* Passage to read
──────────

The following x86 server software Oracle ILOM releases or later, support PPR (Post-Package Repair).

  • Oracle Server X9-2 SW1.1.0 ILOM 5.0.2.21 (Does not enable ADDDC.)
  • Oracle Server X9-2L SW1.1.0 ILOM 5.0.2.21 (Does not enable ADDDC.)
  • Oracle Server X8-8 SW3.2.2.1 ILOM 5.0.2.22 (Does not enable ADDDC.)
  • Oracle Server X8-2 SW3.2.2 ILOM 5.0.2.24
  • Oracle Server X8-2L SW3.2.2 ILOM 5.0.2.24
  • Oracle Server X7-8 SW3.2.2.1 ILOM 5.0.2.22 (Does not enable ADDDC.)
  • Oracle Server X7-2 SW3.2.2 ILOM 5.0.2.24
  • Oracle Server X7-2L SW3.2.2 ILOM 5.0.2.24

Workaround: Some DIMM faults are recoverable errors if PPR is enabled on the server. If multiple DIMM memory errors are detected on the server:

  1. Log in to the Oracle ILOM command-line interface (CLI) using an account with admin (a) role privileges.
  2. From the Oracle ILOM CLI, launch the Oracle ILOM Fault Management Shell.

──────────

* Information given
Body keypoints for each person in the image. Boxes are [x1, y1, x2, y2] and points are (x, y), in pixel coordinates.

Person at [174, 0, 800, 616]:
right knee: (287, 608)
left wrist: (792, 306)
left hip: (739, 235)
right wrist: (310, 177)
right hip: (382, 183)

──────────

* Activity
According to the passage on Post-Package Repair support, under what condition can some DIMM faults be treated as recoverable errors? The rows are not needed for what comes next.

* Exercise output
Some DIMM faults are recoverable errors when PPR (Post-Package Repair) is enabled on the server.